= John Hazlewood =

Australian bishop

John Hazlewood SSC (19 May 1924 – 4 September 1998) was an Australian Anglican bishop. He was the seventh Bishop of Ballarat from 1975 to 1993.

==Life and ministry==
Hazlewood was born in London and grew up in New Zealand. He was educated at Nelson College from 1938 to 1942 and then served in the Royal Air Force during World War II.

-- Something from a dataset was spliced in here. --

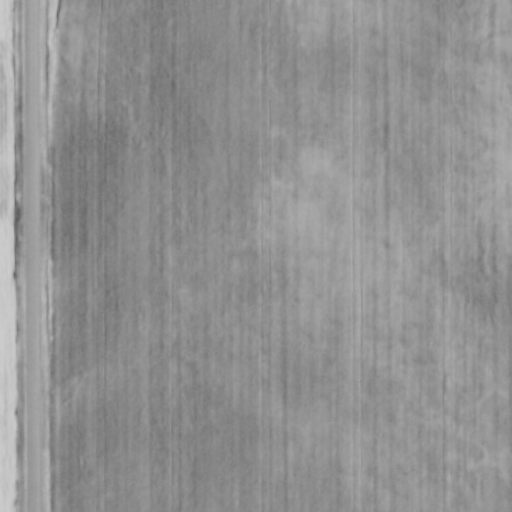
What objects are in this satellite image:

After the war he studied theology at King's College, Cambridge, and trained for the priesthood at Cuddesdon College. He was ordained deacon in 1949 and priest in 1950. He was a curate at St Michael and All Angels, Camberwell (1949–50), followed by two curacies in Australia: Randwick (1950–51) and Dubbo (1951–53). He then returned to London and to St Michael and All Angels in Camberwell (1953–54), after which he was vice-principal of St Francis College, Brisbane and also a lecturer in ecclesiastical history at the University of Queensland. Later he was dean of St Paul's Cathedral, Rockhampton (1960–68), and then the Dean of Perth before his ordination to the episcopate on 29 September 1975 at St Paul's Cathedral, Melbourne, to serve as Bishop of Ballarat. During his time as bishop, Hazlewood openly opposed the ordination of women, stating at the Ballarat Synod in 1986, "Just as I cannot give birth to a child so this Church cannot grant holy orders to the female sex". He retired from that position in 1993.

As Dean of Perth, Hazlewood organised the Rock Mass for Love with rock group Bakery, which was recorded live at St George's Cathedral, Perth, on 21 March 1971.

His nephew, Will Hazlewood, is Bishop of Lewes.